Koki Aki, an educational volunteer who says he has lived in Thailand for almost 10 years, blasted cabbies who have brought "shame to Thailand" in a new Facebook message on Saturday morning.
"Eleven of my friends from Japan came to Thailand to help slum children on the evening of April 14. They took two taxis (to the Sukhumvit-Asok area) but the drivers refused to turn on their meters," Mr Aki wrote.
"The cabbies charged them 600 baht and 750 baht, excluding tollway fees. The cabbies also asked for their queue tickets at the airport.

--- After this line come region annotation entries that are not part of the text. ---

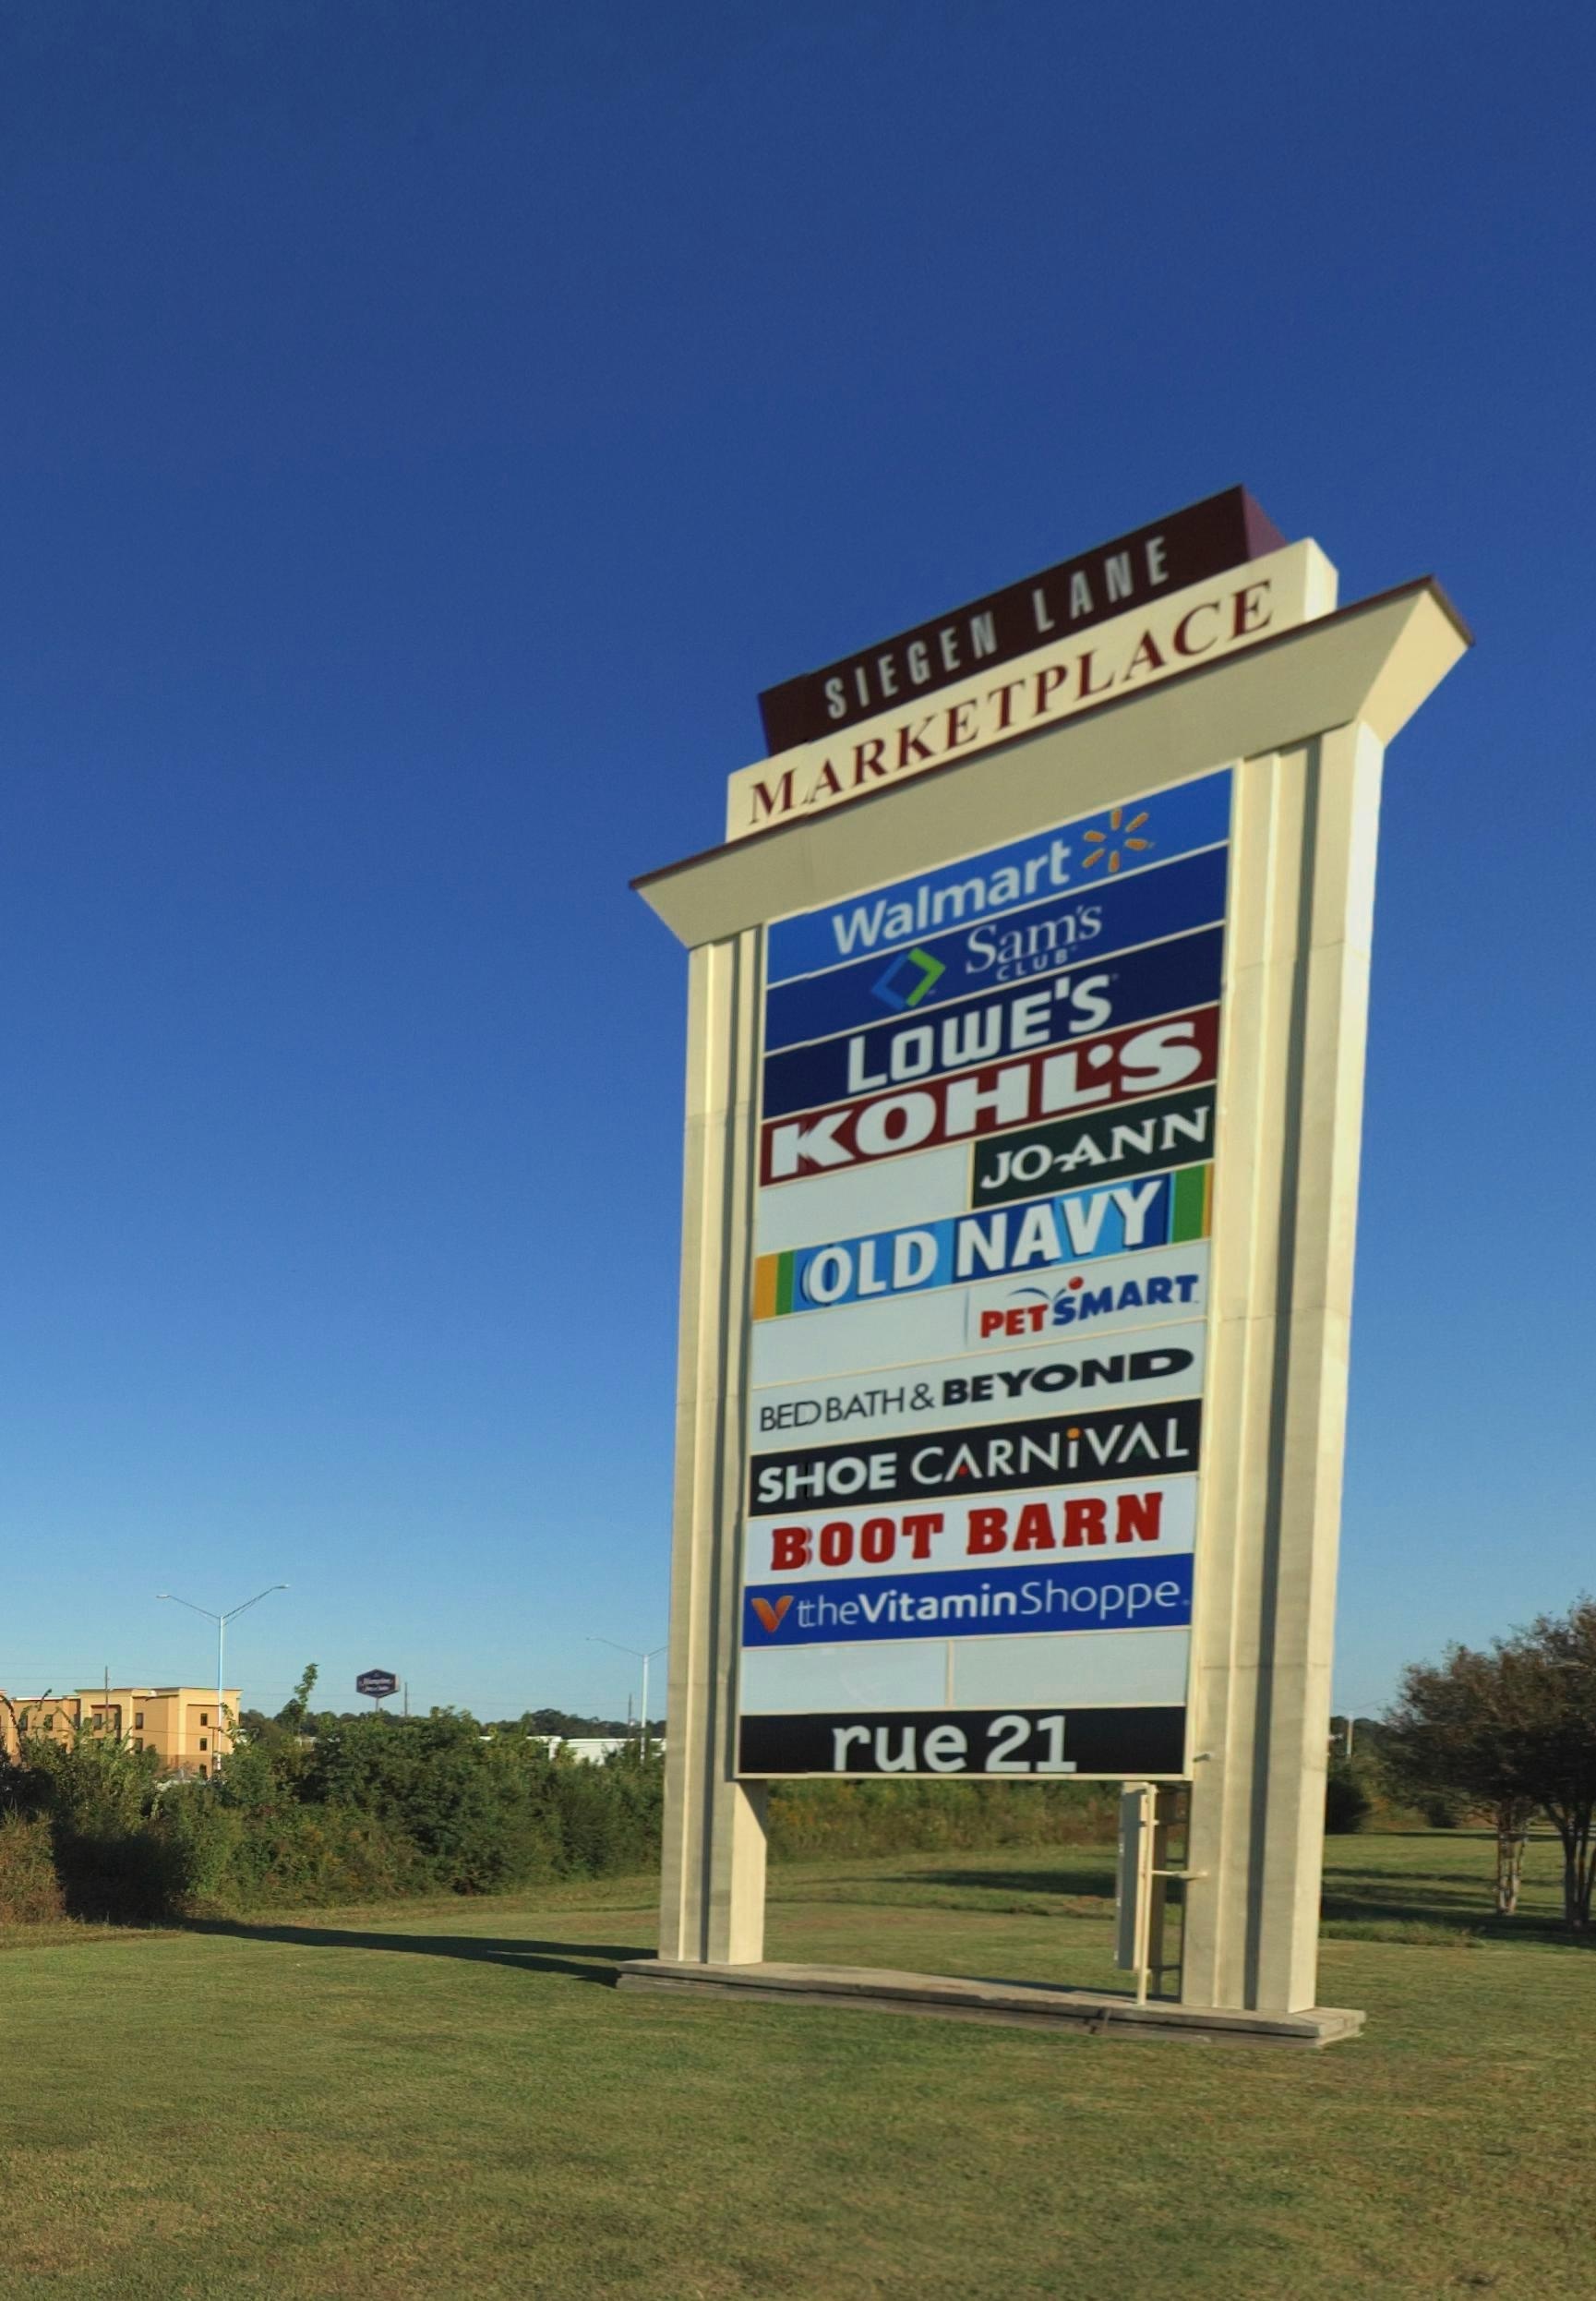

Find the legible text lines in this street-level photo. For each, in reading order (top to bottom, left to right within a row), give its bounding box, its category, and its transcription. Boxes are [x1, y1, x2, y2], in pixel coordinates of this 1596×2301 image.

[818, 529, 1173, 729] BusinessName: SIEGEN LANE
[743, 572, 1275, 830] BusinessName: MARKETPLACE
[826, 831, 1074, 959] BusinessName: Walmart
[994, 946, 1071, 985] None: CLUB
[962, 901, 1105, 980] BusinessName: Sam's
[845, 971, 1117, 1097] BusinessName: LOWE'S
[767, 1013, 1206, 1183] BusinessName: KOHL'S
[976, 1101, 1211, 1194] BusinessName: JOANN
[807, 1176, 1165, 1306] BusinessName: OLD NAVY
[978, 1271, 1201, 1340] BusinessName: PETSMART
[758, 1345, 1195, 1434] BusinessName: BED BATH & BEYOND
[754, 1413, 1192, 1505] BusinessName: SHOE CARNIVAL
[770, 1490, 1164, 1572] BusinessName: BOOT BARN
[746, 1577, 1182, 1636] BusinessName: V*heVitaminShoppe
[829, 1713, 1078, 1774] BusinessName: rue21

"My friends said the airport staff in charge of giving the queue tickets were seen playing around.
"I raised this issue in January but nothing has changed. Responsible ministries and airport authorities should know that taxi drivers and certain staff at the airport have brought shame to Thailand. Do they know that they are damaging Thailand's image and causing great loss to the country?"
The 46-year-old Japanese man wrote that he had been criticised and threatened by taxi drivers since going public with his earlier complaints.
Cabbies may have low incomes and limited ability to earn more, but these are not reasons for ripping off tourists, he said. Instead, he suggested, drivers should talk to the relevant authorities about ways to improve their lot instead of taking out their frustrations on tourists.
Mr Aki called on the government to enforce taxi regulations properly at Suvarnabhumi Airport for tourists' sake.
In January, Mr Aki complained on his Facebook page about a number of problems at Suvarnabhumi, particularly about being charged a 700-baht flat fare to Bangkok's Saphan Khwai area by a driver who refused to use the meter. The normal fare is about 350 baht, he said.
After his post went viral, a group of cabbies in Bangkok reacted angrily by announcing that they would no longer accept Japanese passengers, prompting more complaints from the general public.